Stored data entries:

'''

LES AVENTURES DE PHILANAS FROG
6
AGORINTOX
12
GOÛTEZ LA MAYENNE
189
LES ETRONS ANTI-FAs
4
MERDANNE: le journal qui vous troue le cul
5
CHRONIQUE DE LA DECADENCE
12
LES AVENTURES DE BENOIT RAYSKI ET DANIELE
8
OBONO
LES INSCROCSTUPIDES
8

'''

→ WHAT YOU ARE ASKED TO DO: Write out every record shown above, word for word.

→ WRITTEN RESPONSE:
LES AVENTURES DE PHILANAS FROG
6
AGORINTOX
12
GOÛTEZ LA MAYENNE
189
LES ETRONS ANTI-FAs
4
MERDANNE: le journal qui vous troue le cul
5
CHRONIQUE DE LA DECADENCE
12
LES AVENTURES DE BENOIT RAYSKI ET DANIELE
8
OBONO
LES INSCROCSTUPIDES
8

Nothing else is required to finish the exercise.